Wednesday, November 25, 2009

What I Am Trying to Teach Today

We have hosted Thanksgiving all of 3 times in our married/adult life. Once was as vegetarians in 1994 and I am pretty sure it doesn't count as we didn't roast a turkey (or serve any meat at all). We hosted a very big meal in 2007; my mother had recently died and family and friends gathered here. I did everything from scratch, from Grand Marnier orange-cranberry sauce to a gluten-free apple-bacon-cornbread dressing that was perhaps the peak of my holiday cooking career. We roasted our first turkey and we almost set the oven on fire because we used so much butter. I swore I would never cook Thanksgiving dinner again.

Of course, I did; last year we had my father, my mother-in-law, and my sister-in-law join us for a small feast. The turkey turned out perfectly; indeed the entire meal was delicious. But once again the stress in our home was palpable for days and I repeated my vow not to do it ever again, a vow that I was destined to break. It seems that not cooking simply isn't an option. We have become the anchor in an extended family adrift in brokenness and dysfunction.

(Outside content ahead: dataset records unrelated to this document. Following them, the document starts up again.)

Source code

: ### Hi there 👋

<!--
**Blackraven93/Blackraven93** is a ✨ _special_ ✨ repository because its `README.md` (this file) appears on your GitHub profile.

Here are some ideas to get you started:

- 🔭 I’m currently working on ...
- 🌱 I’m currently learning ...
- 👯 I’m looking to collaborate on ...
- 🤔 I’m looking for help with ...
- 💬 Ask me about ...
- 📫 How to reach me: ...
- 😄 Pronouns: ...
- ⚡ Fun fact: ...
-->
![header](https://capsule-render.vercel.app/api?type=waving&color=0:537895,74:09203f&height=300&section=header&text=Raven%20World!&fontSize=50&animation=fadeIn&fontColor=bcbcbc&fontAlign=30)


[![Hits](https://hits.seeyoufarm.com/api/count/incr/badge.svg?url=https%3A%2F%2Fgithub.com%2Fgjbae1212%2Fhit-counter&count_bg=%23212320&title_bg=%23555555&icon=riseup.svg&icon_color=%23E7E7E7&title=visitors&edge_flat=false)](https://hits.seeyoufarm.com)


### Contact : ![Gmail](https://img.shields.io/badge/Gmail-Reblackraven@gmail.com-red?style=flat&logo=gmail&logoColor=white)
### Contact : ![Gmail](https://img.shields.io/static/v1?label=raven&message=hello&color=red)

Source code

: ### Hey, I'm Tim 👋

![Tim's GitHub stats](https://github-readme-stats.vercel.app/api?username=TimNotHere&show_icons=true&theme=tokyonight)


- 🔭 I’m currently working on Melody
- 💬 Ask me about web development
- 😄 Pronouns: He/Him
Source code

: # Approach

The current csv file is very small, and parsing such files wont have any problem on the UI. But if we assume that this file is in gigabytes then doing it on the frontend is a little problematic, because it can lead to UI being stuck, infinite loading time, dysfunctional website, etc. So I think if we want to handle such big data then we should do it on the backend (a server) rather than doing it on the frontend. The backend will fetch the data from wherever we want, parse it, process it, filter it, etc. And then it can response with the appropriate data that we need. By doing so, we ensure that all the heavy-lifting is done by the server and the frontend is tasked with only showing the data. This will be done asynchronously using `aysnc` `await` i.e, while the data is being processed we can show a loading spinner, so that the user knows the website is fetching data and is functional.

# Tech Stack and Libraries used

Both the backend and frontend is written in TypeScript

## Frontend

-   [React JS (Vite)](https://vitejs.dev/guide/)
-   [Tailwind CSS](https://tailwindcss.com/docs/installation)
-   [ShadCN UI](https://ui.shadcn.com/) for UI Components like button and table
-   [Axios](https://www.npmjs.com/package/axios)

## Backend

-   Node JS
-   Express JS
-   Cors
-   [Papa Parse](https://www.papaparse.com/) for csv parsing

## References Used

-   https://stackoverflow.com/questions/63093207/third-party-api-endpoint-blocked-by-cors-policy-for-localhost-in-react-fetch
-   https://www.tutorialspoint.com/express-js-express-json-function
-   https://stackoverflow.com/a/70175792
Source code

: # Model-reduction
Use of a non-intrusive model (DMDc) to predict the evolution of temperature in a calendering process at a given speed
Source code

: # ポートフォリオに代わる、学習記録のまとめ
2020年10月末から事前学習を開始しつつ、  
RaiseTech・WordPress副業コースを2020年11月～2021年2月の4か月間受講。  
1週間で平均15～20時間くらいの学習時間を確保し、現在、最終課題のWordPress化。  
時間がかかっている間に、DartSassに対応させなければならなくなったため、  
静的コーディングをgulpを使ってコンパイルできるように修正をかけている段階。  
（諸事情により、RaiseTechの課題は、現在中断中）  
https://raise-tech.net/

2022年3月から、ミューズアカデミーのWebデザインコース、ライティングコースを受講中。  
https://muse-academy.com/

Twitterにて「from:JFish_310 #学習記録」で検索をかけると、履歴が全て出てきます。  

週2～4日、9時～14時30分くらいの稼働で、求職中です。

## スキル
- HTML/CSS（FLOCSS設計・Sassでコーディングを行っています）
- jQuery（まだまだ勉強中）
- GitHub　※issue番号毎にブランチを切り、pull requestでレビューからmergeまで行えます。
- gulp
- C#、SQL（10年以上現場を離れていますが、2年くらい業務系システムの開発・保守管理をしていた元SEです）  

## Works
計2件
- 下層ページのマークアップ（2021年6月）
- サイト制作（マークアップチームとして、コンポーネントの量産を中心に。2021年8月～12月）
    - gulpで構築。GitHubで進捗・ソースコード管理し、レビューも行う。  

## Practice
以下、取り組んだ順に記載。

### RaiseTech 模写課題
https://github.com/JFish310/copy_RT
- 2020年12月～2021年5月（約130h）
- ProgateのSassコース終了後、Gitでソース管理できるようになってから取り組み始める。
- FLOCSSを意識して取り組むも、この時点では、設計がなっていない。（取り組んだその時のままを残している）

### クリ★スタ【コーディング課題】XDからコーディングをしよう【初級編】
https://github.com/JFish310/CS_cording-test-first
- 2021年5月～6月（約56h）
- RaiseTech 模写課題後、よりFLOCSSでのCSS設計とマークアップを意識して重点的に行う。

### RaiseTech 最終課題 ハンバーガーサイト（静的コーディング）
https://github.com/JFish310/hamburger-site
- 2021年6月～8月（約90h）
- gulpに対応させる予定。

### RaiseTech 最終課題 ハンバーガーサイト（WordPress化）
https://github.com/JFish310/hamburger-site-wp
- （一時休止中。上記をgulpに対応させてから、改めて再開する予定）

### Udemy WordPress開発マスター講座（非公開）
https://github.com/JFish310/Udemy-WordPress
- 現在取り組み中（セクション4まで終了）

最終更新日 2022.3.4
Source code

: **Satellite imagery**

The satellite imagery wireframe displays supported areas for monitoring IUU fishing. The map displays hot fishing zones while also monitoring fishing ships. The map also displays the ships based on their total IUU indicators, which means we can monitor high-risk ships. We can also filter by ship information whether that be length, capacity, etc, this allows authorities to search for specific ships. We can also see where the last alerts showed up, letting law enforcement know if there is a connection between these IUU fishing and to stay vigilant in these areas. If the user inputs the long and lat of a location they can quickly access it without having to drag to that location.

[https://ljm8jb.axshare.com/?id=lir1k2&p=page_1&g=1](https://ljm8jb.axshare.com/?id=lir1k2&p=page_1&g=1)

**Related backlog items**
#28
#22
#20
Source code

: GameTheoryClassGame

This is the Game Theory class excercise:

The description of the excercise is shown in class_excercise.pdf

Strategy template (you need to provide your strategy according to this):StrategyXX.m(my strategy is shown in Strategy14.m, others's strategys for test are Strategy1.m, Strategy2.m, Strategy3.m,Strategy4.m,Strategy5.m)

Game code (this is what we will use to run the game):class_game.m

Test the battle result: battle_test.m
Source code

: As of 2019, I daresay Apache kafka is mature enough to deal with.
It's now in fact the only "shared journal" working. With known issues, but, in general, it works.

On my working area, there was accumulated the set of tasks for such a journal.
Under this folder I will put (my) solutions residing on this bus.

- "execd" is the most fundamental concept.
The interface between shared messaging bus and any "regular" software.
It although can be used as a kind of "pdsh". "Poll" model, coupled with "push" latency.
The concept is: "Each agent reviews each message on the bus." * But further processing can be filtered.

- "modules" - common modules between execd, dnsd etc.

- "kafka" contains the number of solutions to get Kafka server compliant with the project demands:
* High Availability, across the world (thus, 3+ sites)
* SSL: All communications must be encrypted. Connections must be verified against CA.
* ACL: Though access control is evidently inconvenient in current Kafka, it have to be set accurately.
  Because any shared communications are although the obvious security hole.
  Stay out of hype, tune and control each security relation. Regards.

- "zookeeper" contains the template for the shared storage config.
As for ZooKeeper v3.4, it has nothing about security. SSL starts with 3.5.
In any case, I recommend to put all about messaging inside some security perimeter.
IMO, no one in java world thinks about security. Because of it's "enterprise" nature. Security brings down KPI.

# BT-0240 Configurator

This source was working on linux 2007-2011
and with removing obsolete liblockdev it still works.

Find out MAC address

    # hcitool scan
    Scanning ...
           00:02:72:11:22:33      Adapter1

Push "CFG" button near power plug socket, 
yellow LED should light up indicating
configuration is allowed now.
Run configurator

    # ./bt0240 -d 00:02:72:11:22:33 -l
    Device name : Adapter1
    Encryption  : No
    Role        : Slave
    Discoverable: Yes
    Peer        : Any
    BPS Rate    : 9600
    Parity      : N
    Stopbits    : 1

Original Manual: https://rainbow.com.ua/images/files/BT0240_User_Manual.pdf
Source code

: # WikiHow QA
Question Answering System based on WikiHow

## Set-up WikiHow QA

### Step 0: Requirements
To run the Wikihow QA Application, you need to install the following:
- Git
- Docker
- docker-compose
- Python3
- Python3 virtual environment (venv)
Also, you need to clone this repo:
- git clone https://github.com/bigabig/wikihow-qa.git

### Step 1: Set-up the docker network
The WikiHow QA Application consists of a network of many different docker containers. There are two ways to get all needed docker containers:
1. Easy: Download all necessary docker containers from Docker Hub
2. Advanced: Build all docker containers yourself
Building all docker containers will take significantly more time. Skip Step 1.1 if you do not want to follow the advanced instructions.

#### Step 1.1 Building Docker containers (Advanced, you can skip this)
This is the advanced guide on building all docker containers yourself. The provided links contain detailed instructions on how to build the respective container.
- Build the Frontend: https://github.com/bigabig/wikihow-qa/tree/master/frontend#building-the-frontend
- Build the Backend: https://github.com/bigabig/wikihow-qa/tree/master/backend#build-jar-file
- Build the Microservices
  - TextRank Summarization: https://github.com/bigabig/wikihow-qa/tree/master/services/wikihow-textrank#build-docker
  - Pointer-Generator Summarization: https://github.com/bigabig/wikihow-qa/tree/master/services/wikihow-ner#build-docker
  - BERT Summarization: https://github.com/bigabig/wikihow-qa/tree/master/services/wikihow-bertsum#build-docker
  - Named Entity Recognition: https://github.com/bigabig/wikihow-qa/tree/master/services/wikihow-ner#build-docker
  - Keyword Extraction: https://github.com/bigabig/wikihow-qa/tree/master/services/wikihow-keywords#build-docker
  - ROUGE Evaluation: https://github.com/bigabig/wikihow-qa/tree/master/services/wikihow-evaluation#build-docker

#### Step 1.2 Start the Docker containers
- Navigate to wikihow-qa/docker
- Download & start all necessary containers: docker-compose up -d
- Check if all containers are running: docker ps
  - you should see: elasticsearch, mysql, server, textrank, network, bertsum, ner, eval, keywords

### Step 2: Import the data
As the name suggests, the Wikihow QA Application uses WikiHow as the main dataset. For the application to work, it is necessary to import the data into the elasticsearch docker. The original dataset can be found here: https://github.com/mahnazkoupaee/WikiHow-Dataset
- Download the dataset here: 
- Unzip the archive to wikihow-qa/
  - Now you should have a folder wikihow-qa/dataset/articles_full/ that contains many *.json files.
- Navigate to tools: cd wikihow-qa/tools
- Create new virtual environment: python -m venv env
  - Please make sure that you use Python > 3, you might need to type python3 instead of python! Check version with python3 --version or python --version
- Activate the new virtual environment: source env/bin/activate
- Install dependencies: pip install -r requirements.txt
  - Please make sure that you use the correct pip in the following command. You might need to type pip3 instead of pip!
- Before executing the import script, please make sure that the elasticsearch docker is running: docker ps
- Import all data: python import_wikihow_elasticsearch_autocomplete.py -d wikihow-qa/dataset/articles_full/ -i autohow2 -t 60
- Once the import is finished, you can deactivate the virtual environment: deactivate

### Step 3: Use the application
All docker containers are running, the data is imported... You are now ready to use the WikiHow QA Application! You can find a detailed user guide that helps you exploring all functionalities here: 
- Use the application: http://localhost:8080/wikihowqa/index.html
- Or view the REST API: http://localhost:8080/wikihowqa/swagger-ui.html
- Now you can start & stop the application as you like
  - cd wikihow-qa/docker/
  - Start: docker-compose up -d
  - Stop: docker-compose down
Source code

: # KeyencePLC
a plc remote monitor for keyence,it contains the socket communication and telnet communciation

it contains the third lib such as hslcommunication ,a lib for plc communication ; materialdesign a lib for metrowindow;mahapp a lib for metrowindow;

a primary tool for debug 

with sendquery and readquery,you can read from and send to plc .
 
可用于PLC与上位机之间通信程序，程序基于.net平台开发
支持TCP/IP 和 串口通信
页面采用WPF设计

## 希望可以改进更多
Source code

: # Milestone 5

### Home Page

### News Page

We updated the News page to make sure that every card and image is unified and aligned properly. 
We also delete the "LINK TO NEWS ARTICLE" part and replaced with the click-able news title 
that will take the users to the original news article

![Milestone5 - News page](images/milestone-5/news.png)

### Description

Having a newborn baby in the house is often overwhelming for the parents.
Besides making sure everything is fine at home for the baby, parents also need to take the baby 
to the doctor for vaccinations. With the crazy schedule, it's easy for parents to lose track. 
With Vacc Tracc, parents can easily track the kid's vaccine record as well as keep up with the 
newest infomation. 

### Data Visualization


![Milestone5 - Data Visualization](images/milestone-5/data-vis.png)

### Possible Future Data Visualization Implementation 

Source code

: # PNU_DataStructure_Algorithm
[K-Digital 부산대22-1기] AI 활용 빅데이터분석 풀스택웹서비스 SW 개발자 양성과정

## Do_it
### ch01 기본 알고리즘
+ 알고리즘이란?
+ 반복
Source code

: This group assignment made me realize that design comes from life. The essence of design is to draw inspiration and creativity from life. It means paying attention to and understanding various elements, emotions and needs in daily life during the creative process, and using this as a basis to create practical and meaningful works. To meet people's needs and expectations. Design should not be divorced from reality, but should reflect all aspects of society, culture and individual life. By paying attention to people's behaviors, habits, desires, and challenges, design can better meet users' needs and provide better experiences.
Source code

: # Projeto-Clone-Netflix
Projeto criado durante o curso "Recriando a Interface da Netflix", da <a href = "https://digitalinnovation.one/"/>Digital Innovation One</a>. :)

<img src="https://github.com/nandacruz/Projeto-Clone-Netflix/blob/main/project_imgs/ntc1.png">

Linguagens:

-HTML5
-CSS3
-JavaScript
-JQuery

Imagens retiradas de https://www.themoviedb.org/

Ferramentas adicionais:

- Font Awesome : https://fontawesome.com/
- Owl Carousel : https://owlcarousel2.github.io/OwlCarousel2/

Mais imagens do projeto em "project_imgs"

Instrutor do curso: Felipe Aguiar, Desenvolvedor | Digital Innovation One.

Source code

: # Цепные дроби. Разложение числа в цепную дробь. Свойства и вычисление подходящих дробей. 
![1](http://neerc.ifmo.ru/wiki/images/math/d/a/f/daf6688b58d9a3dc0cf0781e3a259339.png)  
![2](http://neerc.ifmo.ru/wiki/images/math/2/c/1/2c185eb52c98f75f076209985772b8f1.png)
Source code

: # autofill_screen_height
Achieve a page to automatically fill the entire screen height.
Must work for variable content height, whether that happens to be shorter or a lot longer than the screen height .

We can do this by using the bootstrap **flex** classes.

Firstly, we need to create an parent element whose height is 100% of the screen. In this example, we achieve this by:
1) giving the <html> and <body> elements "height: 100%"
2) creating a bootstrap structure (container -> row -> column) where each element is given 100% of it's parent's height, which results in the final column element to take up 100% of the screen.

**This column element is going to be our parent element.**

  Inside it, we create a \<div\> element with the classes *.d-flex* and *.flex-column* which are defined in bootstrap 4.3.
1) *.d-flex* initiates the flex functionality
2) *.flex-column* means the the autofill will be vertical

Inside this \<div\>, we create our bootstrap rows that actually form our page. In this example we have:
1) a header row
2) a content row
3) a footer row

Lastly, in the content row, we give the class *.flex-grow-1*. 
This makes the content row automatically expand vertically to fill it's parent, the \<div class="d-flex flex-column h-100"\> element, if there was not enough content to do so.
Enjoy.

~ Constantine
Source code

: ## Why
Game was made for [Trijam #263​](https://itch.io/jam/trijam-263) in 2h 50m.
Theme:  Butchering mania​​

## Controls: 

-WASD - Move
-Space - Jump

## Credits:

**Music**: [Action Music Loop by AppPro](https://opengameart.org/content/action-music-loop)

I don't handle stress well. That is perhaps an understatement ~ I turn into a raging mess of emotions, fly off the handle repeatedly, get very angry, and contemplate deserting my family to live alone in a small apartment with a dog and a laptop. It's completely surreal; I don't feel or think or act like myself. I think I must be allergic to cortisol, that wonderful stress hormone. Every part of my temperament is magnified and I go from quirky to insane. Trying to hold it in just shifts the effects to my physical body.

If I can't keep my vow not to cook, perhaps I can make a new one: to not get stressed out and become a different person on Thanksgiving. To model the calm that I want my children to feel. To keep it simple (or as simple as I can in a house where one person prefers mashed potatoes and gravy and the other prefers a praline sweet-potato casserole and I have to make both), to do what I can ahead to limit the stress of cooking on the big day, and to forgive myself any imperfections that arise.

Everyday is a day that our children are learning, whether we are presenting main lesson material or not. Indeed, how we live our lives is the biggest main lesson of all. I want my children to see that having people into our home to share a meal with us is a gift, and I can't pass that message on if all they see is the stress that I let build up because I am trying to live up to someone else's idea of perfect. So every time I feel the stress building I am going to stop and remind myself that it can be simple, it doesn't have to be perfect, and that being calm and enjoying the process is as important as the product.